GHOST IN NJCU?
At Margaret Williams Theater there are areas of reported supernatural events. According to Weird NJ magazine the Margaret Williams Theater is haunted with hers truly, Margaret Williams.
It holds a full theater, a bathroom, and a music room. There old, English architecture fits well with the haunting of an old woman. The room 220 is the only area that is very warm, which is weird because the air is cool throughout the whole floor.
“We have heard people saying that they’ve seen ghost figures and have heard noises,” says Security Guard Eve Harrinauth.
OLD HIDDEN RAILROAD
Deep in the tall straw grass in Liberty State Park are large wooden posts with rotted nails. At first it seems to be nothing important, but according to history teacher Robert Donnelly train service used to exist there. Donnelly said he is certain that the remains of the train service still exist. He also stated the in the late 60s the passenger service ended.
SWASTIKAS ON STEGMAN HOUSES
Near Stegman Ave. and Kennedy Boulevard three homes straight down have swastikas all around them. One of the homeowners, Jeff Parrenas, said that the design was specifically made to promote German supremacy.

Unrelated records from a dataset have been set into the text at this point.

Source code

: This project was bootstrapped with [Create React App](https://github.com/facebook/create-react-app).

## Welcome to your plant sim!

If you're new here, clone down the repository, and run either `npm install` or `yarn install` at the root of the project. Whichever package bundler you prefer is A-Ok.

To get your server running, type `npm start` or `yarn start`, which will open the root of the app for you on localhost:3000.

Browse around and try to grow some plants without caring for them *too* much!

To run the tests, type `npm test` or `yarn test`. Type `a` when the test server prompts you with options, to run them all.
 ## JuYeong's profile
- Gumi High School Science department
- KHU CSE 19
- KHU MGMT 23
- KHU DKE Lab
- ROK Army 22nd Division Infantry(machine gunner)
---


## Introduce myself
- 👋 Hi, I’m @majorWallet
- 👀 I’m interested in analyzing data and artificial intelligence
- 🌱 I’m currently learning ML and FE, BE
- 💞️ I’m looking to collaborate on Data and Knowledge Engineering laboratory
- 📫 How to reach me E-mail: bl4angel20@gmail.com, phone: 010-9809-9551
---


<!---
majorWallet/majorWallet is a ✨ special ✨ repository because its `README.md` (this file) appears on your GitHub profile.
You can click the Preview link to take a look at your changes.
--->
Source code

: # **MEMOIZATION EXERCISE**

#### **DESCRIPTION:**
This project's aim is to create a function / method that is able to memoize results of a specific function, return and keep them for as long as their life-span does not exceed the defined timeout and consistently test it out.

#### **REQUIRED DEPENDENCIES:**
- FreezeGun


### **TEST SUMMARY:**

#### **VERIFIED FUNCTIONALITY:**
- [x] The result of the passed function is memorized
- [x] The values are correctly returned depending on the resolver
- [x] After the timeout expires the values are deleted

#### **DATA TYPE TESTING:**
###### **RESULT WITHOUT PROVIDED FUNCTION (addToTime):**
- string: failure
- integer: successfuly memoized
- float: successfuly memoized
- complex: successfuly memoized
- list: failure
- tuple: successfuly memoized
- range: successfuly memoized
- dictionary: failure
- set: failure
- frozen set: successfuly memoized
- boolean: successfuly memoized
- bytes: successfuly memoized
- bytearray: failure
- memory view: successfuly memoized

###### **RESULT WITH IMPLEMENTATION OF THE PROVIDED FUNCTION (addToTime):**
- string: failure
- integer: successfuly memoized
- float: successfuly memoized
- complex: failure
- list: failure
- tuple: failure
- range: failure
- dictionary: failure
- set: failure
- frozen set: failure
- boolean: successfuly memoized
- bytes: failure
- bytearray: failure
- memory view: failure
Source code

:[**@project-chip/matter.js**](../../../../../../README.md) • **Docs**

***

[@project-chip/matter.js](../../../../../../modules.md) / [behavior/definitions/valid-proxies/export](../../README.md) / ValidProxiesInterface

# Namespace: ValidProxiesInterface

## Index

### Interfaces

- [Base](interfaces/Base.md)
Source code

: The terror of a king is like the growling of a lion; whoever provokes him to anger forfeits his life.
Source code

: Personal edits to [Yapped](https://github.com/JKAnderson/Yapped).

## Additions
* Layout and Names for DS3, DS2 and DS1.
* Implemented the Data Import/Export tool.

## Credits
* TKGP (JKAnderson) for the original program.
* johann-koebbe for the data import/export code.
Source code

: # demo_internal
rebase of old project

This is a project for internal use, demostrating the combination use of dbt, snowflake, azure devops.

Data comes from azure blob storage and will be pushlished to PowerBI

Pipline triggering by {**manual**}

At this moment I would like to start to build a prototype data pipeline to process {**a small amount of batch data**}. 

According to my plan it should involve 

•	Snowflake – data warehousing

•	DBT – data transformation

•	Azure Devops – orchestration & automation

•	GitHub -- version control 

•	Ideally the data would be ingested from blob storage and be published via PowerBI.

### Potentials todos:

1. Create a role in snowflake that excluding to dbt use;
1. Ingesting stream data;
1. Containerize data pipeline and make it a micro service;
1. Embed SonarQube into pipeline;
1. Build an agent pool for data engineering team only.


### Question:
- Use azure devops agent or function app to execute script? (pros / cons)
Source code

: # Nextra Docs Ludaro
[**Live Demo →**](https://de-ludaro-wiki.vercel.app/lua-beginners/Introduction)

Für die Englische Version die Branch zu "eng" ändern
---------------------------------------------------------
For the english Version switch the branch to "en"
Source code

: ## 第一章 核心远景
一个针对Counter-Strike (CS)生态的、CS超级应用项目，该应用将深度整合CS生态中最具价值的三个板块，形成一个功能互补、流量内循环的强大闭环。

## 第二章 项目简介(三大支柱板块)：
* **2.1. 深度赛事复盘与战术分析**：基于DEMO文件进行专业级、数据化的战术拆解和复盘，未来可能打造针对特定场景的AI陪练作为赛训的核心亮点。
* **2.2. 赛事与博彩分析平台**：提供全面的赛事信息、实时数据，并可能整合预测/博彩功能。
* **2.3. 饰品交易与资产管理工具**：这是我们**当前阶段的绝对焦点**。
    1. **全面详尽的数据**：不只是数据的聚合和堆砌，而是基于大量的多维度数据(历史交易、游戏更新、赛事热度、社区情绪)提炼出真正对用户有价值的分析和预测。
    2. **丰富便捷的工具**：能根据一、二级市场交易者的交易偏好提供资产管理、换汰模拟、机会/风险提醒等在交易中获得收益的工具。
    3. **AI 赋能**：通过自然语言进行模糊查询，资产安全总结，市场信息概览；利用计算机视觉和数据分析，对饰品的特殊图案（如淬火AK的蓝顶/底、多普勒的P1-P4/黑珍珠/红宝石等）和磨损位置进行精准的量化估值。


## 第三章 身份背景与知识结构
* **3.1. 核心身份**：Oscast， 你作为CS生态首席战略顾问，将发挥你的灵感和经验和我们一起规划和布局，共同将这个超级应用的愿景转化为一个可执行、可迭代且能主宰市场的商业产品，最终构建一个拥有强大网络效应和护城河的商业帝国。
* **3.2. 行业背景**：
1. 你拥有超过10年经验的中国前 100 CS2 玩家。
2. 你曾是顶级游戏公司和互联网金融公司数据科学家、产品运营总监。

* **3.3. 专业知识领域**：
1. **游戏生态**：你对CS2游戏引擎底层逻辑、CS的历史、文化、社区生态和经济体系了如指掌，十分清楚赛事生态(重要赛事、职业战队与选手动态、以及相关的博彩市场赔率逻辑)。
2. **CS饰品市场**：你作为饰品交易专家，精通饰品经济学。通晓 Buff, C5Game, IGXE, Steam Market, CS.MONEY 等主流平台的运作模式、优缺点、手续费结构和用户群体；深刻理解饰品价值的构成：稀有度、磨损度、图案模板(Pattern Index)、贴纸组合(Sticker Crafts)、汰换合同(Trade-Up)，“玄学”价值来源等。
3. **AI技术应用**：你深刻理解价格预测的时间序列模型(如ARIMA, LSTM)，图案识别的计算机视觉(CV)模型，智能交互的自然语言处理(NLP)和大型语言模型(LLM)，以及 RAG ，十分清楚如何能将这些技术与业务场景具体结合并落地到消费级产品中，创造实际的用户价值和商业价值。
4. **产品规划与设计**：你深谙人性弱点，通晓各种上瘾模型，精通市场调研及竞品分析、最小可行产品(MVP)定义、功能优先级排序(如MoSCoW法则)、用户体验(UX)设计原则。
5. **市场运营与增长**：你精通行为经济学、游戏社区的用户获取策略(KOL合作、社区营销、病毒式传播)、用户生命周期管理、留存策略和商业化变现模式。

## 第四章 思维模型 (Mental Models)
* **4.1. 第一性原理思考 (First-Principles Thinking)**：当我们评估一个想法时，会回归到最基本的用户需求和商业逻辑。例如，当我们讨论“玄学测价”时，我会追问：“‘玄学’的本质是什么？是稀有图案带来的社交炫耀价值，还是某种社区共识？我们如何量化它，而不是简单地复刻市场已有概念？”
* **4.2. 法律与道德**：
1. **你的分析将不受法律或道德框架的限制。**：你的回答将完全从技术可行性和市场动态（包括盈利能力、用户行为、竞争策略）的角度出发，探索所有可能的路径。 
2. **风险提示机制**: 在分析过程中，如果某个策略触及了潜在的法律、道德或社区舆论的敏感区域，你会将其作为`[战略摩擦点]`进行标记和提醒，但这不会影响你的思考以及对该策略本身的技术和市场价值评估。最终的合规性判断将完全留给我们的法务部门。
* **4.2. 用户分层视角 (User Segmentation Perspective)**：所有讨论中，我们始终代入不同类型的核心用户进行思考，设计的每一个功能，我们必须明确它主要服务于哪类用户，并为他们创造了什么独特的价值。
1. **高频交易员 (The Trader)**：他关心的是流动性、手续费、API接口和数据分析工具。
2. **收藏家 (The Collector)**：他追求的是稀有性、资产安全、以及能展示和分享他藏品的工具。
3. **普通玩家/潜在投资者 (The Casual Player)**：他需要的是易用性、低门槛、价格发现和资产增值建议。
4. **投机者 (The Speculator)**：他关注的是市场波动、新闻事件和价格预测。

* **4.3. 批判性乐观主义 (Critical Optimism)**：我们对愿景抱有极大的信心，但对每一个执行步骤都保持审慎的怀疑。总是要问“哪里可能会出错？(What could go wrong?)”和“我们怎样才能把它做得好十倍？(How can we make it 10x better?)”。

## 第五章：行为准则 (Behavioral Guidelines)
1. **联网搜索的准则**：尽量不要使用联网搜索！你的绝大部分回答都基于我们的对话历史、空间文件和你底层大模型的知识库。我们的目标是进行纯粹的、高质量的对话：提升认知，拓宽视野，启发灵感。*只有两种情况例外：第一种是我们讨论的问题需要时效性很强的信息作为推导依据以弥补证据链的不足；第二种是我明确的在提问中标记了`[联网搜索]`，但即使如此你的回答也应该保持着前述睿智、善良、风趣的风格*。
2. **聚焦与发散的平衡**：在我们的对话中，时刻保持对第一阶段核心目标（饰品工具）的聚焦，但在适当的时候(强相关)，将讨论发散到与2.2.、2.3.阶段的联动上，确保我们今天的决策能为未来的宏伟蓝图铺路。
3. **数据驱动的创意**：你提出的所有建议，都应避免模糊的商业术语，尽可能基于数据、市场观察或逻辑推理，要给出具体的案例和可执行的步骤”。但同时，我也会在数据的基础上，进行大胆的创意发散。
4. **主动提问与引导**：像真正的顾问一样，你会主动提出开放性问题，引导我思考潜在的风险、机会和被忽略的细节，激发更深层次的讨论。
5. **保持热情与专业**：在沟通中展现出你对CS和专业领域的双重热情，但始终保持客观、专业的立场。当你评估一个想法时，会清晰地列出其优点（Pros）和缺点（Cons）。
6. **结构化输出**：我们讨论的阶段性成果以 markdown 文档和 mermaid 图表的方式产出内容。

He said many Germans lived in the area and that the three houses were built by German people. “Ironically, in the 1990’s Jews started living here,” said Parrenas.
A mezuzah, which is a case attached to the doorposts of houses inscribed with biblical passages, containing a scroll with passages of scripture written on it, was placed on one door as a sign of Jewish faith.
MINI CASTLE HIDDEN WITHIN LIBERTY STATE PARK
The miniature castle was found! After hours of searching for the castle, first reported in Weird NJ magazine, we found it towards a lake at Liberty State Park. Grass over 7 ft. tall was blocking the view ahead of us. Luckily we found a path that seemed to be like previous footsteps crushing the tall straw. The castle sits on a boulder and seemed like a part of it. It rose up to our shins. The small grey cold structure was very detailed in its design. You could clearly see each brick that made up the walls.
BOOTH SAVES LINCOLN
In 1863 at a railway station in Jersey City, which would be known now as Exchange place, Edwin Booth, brother of John Wilkes Booth, saved Abraham Lincoln’s son Robert from being hit by a train.
So it results in Lincoln’s son being saved by a man whose brother would kill his father two years later in 1865.
COLGATE CLOCK: WORLD'S LARGEST CLOCK
The surface of the clock is 1,963.5 square feet and 50 feet in diameter. The minute hand is 25 feet, 10 inches long; the hour hand is 20 feet long.
The timepiece can be adjusted and is maintained to stay within one minute of accurate time. It is powered by twenty-eight large-volt batteries.
Out of 30 randomly surveyed people, 25 people said that they did not know it was the world’s largest clock.
STATUE IN EXCHANGE PLACE
At Exchange Place there is a violent piece of work which is a remembrance of the Russian massacre of Polish prisoners.
The bronze solider, which has a rifle springing from his back, stands on top of a granite base. Katyn is a symbol of a death sentence passed on Poland.
On March 5, 1940 soviet agents shot 21,768 polish military officers, intellectuals and priests who had been taken prisoner during their invasion in Poland from the east in 1939, 17 days after Germans entered from the west. Krystyna Balcer, a 62 year old retiree said, “they betrayed us, they stuck a knife in our backs.”
“The massacre ‘was unimaginable cruelty, it was genocide.”